AG wants death-row prisoner’s mental fitness exam called off
(KYMA, KECY/ AP News) - Prosecutors have asked the Arizona Supreme Court to call off an upcoming hearing scheduled to determine the mental fitness of the first prisoner in nearly eight years to be executed.
Arizona Attorney General Mark Brnovich’s office told the state’s highest court that the May 3rd mental competency hearing scheduled for death-row prisoner Clarence Dixon is likely to delay his May 11th execution.
The prosecutors are seeking to throw out the lower court’s order that concluded defense lawyers had shown reasonable grounds for planning a hearing over whether Dixon is psychologically fit.

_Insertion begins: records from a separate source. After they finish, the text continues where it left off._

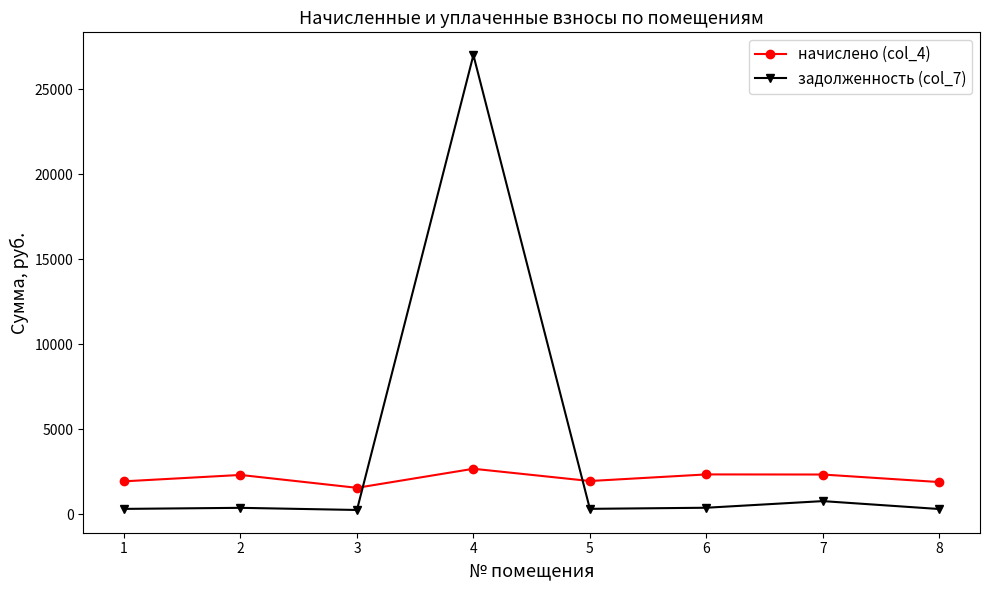

What is the maximum value shown in the chart?

27010.1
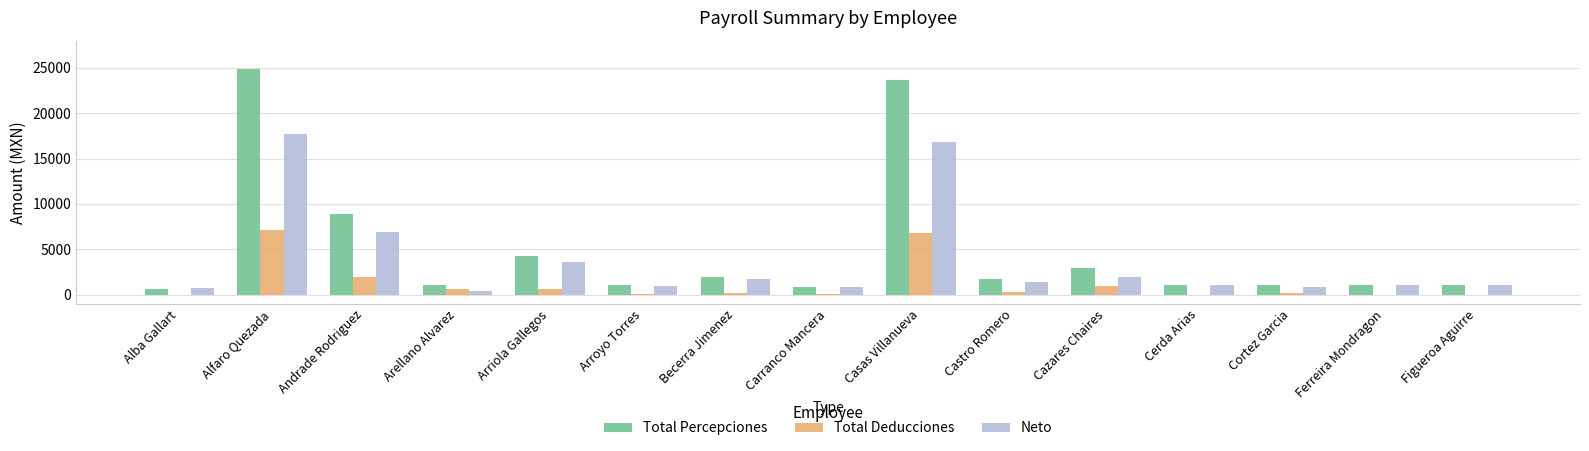

Is it true that Total Deducciones equals 1923.0 at Andrade Rodriguez?

True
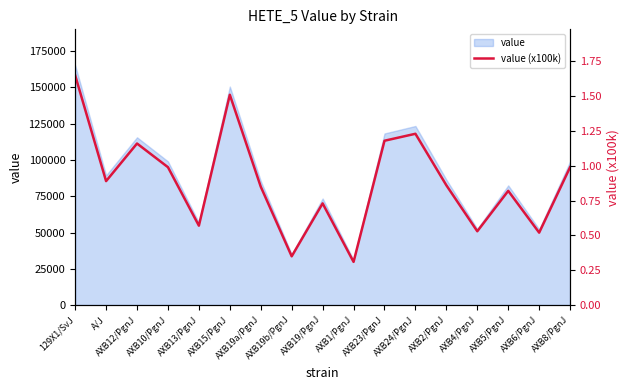

At which category does the data reach its first local peak?

AXB12/PgnJ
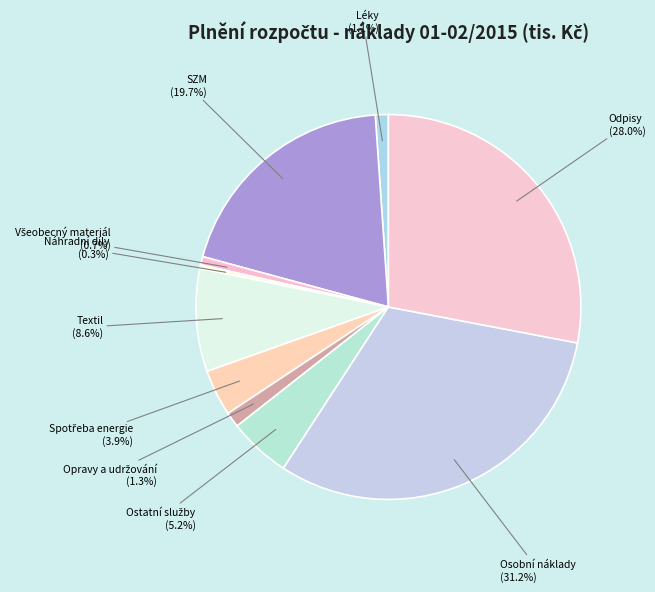

To the nearest percent, what is the average slice percentage?

10%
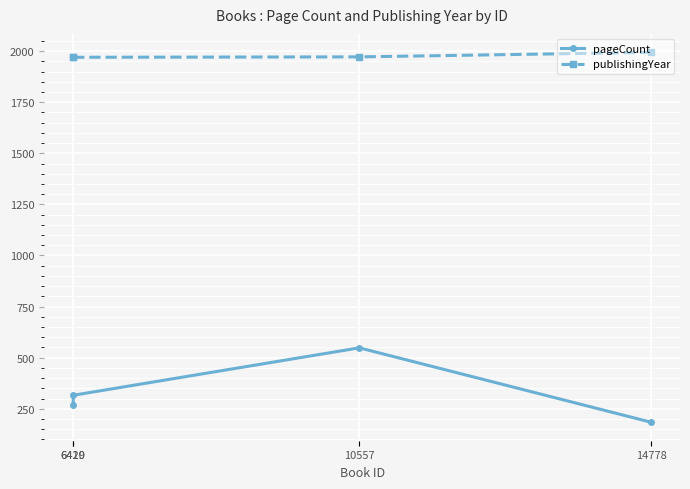

True or false: pageCount has more than 2 points higher than both neighbors.

False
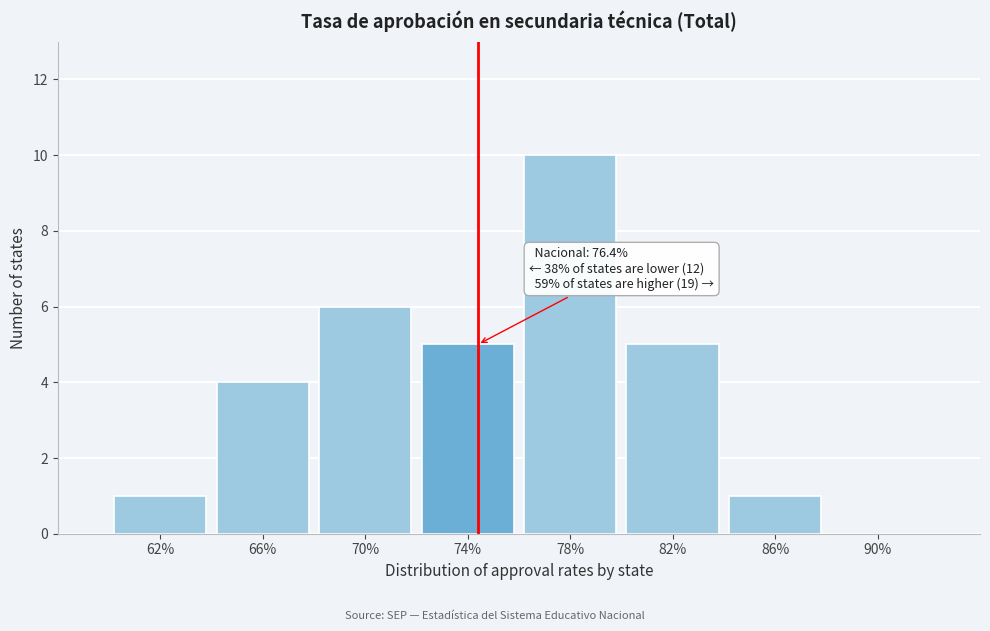

Reading left to right, transcribe all the data shown in this chart.

62%=1	66%=4	70%=6	74%=5	78%=10	82%=5	86%=1	90%=0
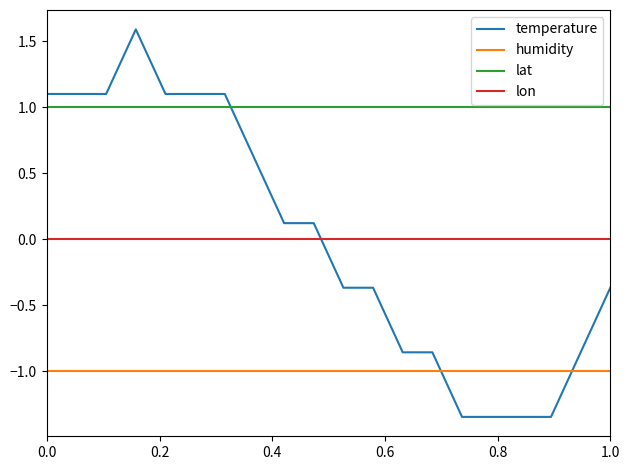

List the series in order of their peak value, lowest first.

humidity, lon, lat, temperature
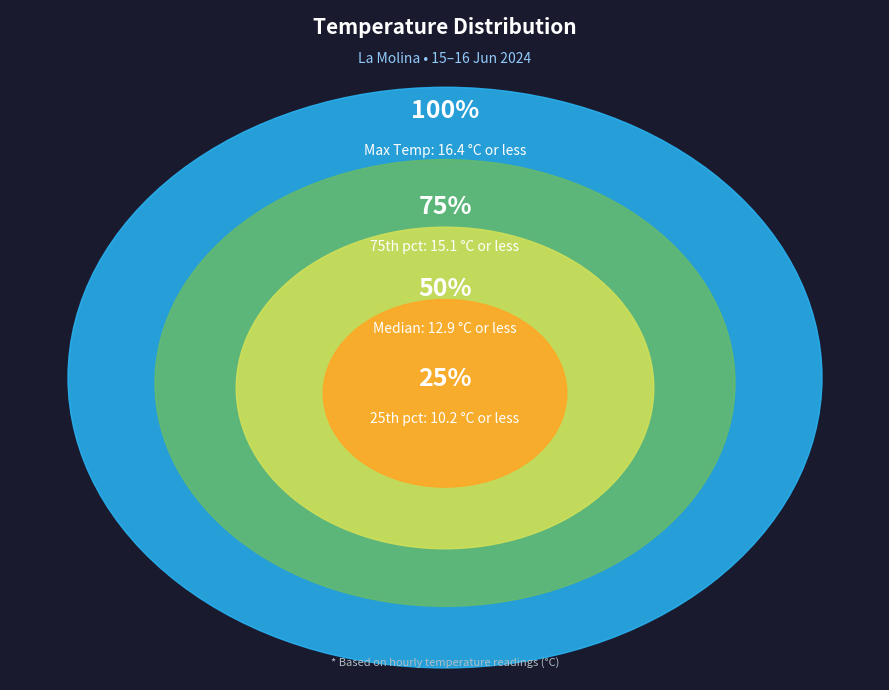

Is it true that 15/06 19:00 is 1% of the pie?

False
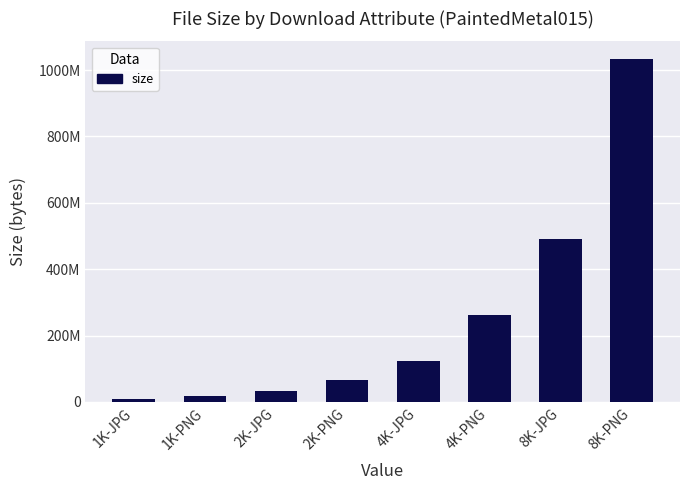

Does the chart contain any negative values?

No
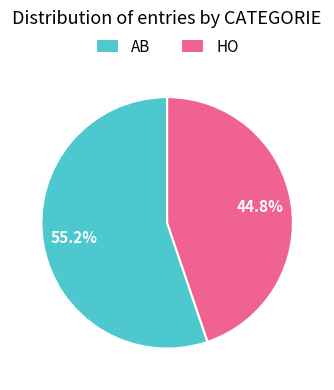

Count the number of slices in the pie.

2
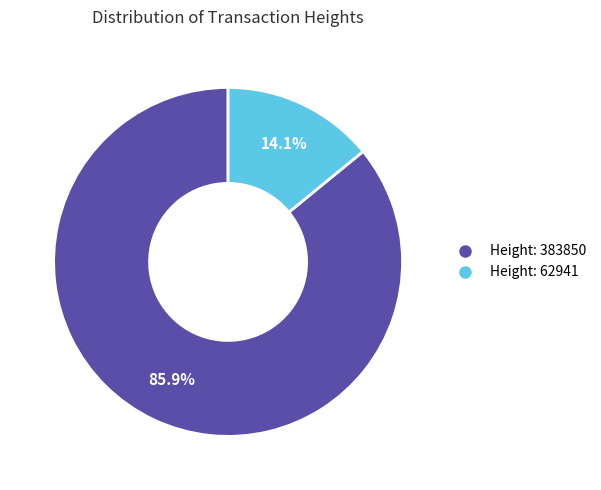

Does Height: 62941 account for over 50% of the chart?

No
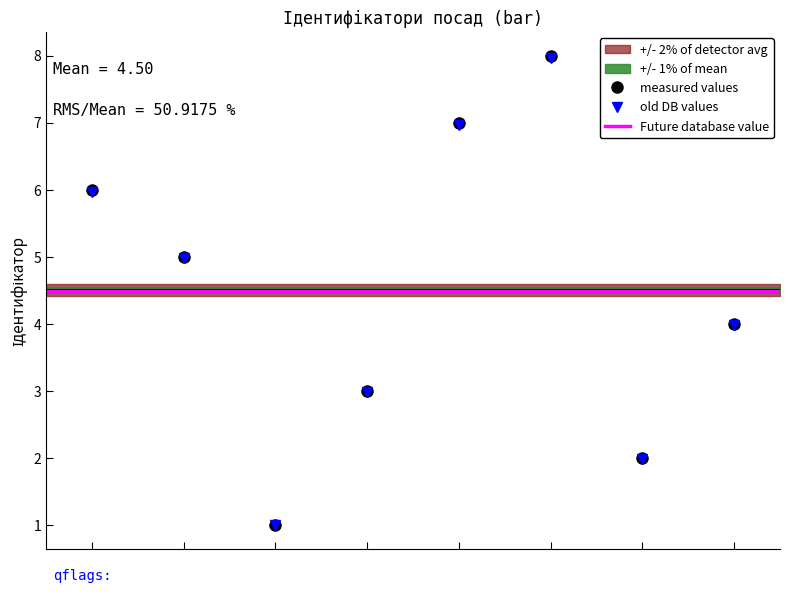

In measured values, how many points are higher than both neighbors (excluding endpoints)?

1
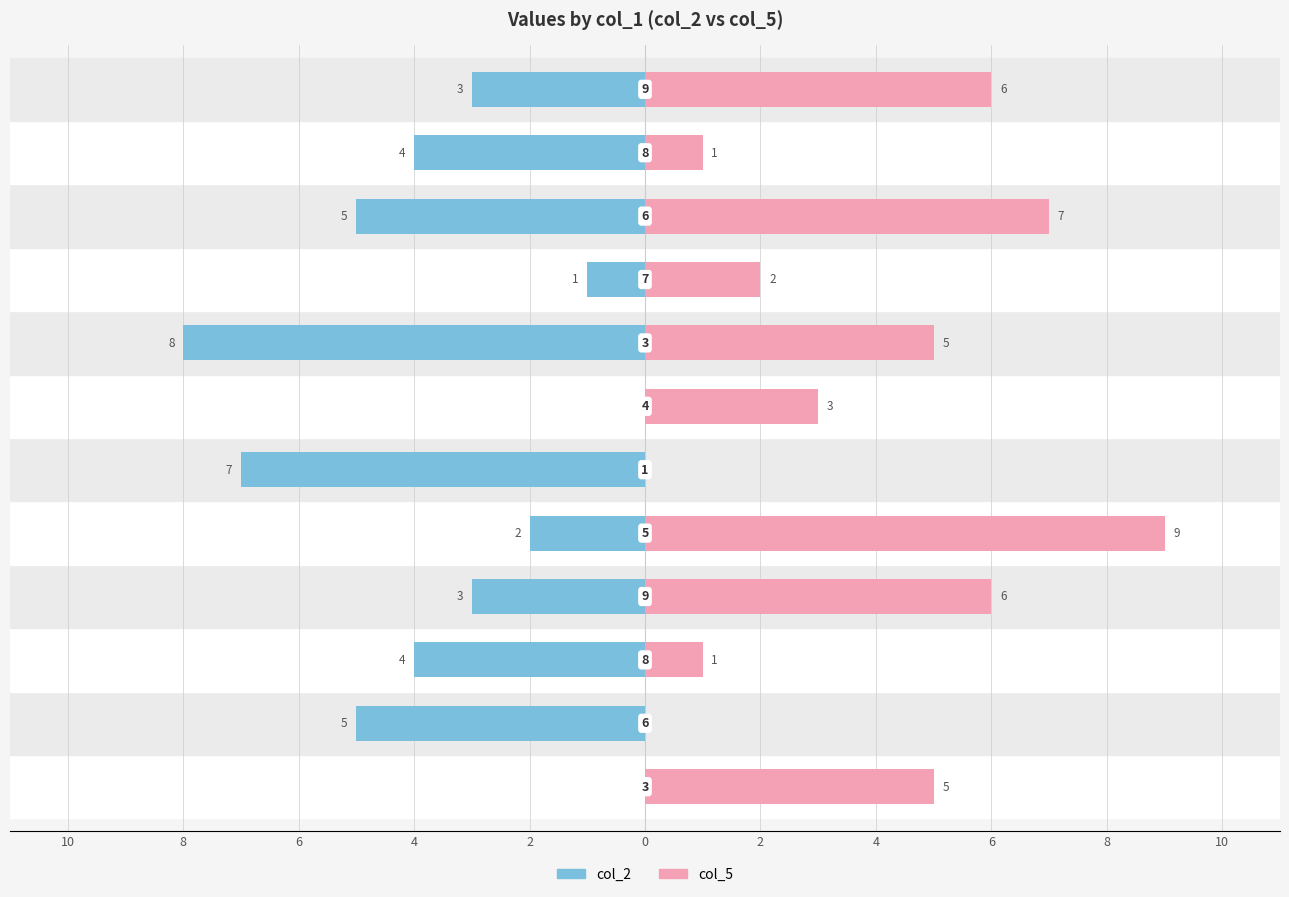

Are the bars horizontal?

Yes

Dixon's lawyers believe he was wrongly arrested for a 1985 attack on a 21-year-old student. Then while sentenced to life sentences in that case for sexual assault and other convictions, DNA samples later linked him to an unsolved murder of an ASU student from 1977.
Dixon’s attorneys say putting Dixon to death would violate protections against executing people who are mentally incompetent. They cited a psychiatrist’s conclusion that their client lacks a rational understanding of the reasons for his execution.
His attorneys say Dixon’s inability to distinguish between reality and fantasy in the case involving an NAU student had started to spill into the case over Bowdoin’s killing, but prosecutors argued that his attempts to undo his murder conviction show he has a rational understanding of why the state is seeking his execution.